In his view, the tax competition between countries in a globalised world with its increasing mobility, explains why so many taxes are decreasing. In the OECD countries, the top income taxes have on average decreased by 23 percentage points since 1980, and the corporate taxes have decreased by almost 20 percentage points. The question still remains, however, about how the overall tax pressure will develop. It is now slightly higher than in 1980. An increased mobility for people is most likely to lead to a need to decrease the total tax pressure. Countries simply have to be attractive.
But in the US, the federal public expenditure has increased from some 18 per cent of GDP when George W Bush came to power to 21 per cent today.
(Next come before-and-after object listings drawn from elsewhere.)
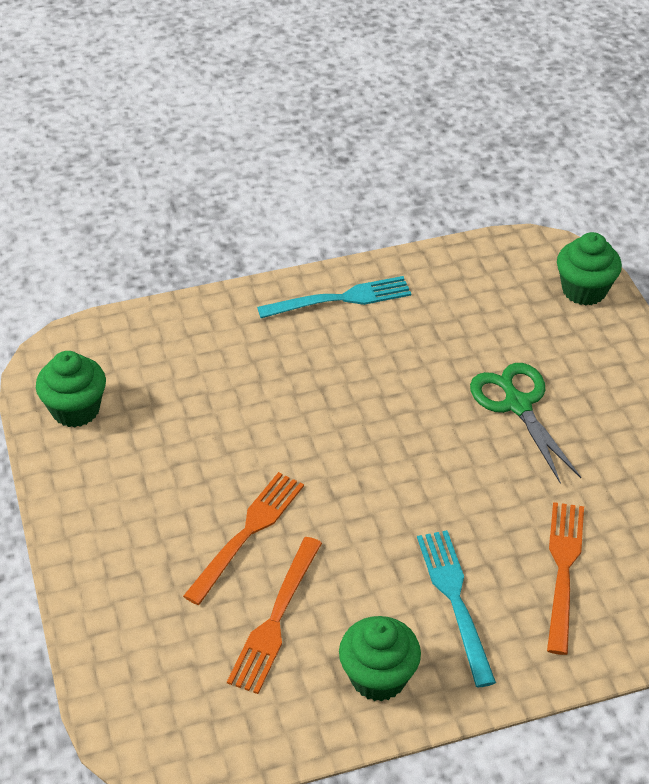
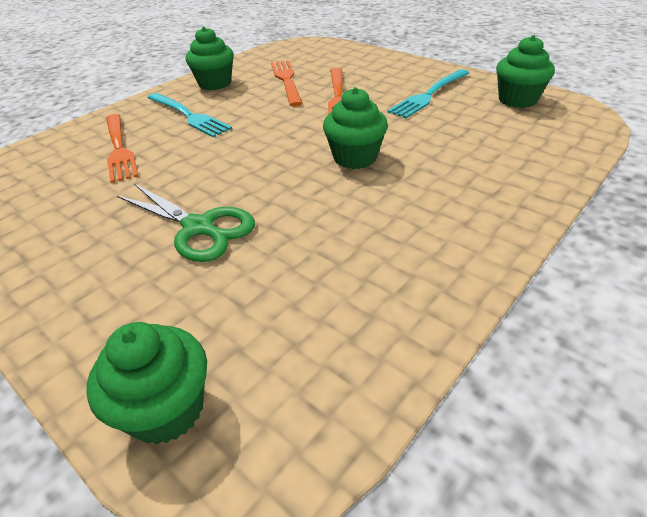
camera: 150 degrees right, 5 degrees down
(328, 416) = (355, 158): none -> green cupcake
(341, 299) = (453, 243): turquoise fork -> turquoise fork (428, 95)

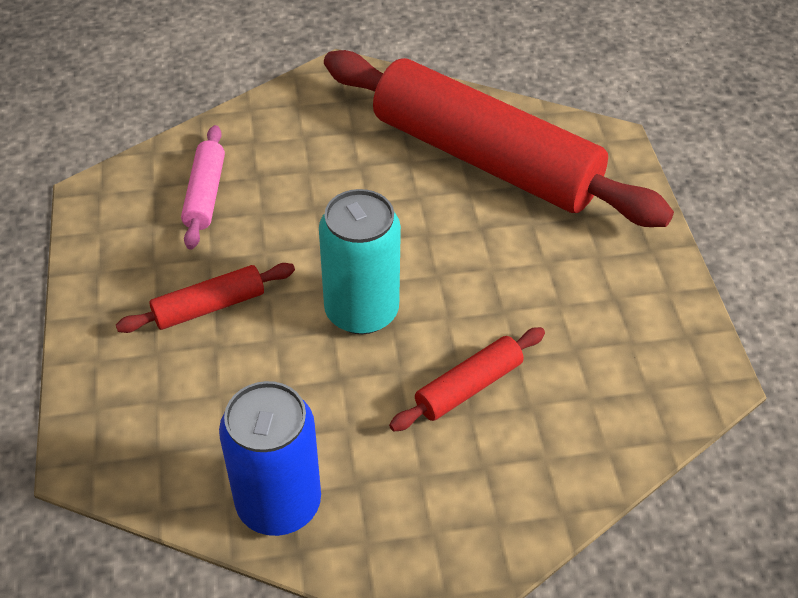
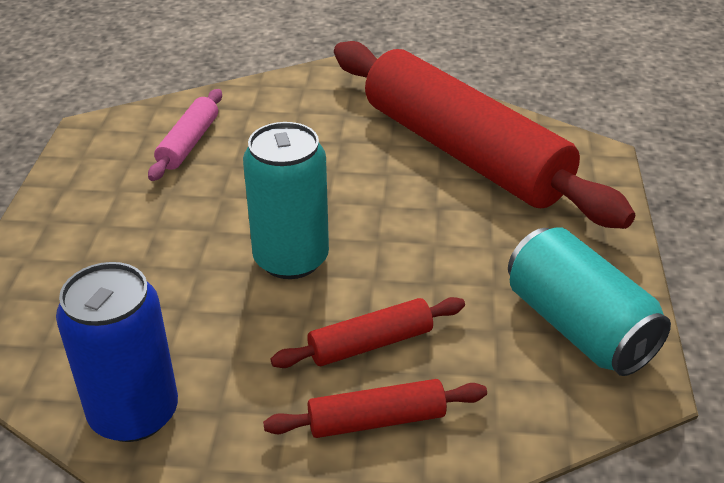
camera: 15 degrees right, 10 degrees down
(209, 307) = (149, 232): red rolling pin -> red rolling pin (376, 420)
(645, 332) = (578, 327): none -> turquoise can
And 11 per cent on average in state public expenditure should be added to that. Bush is criticised by the left for the Iraq war, but they should like his expansion of the state. He also signed a bill that will increase the public expenditure for Medicare by five per cent of GDP in the end. In 30 years time, American public expenditure will be 40 per cent of GDP if nothing is done. In the end, only higher taxes will pay for that.
The question is how likely it is that there will be American politicians of influence soon who will have the principles and the strength to stop and reverse that development. Clearly, the American people value their freedom from the state very much and the whole spirit of the American Constitution is about limiting the state. Not abandoning that for a model that has failed in Western Europe already is essential.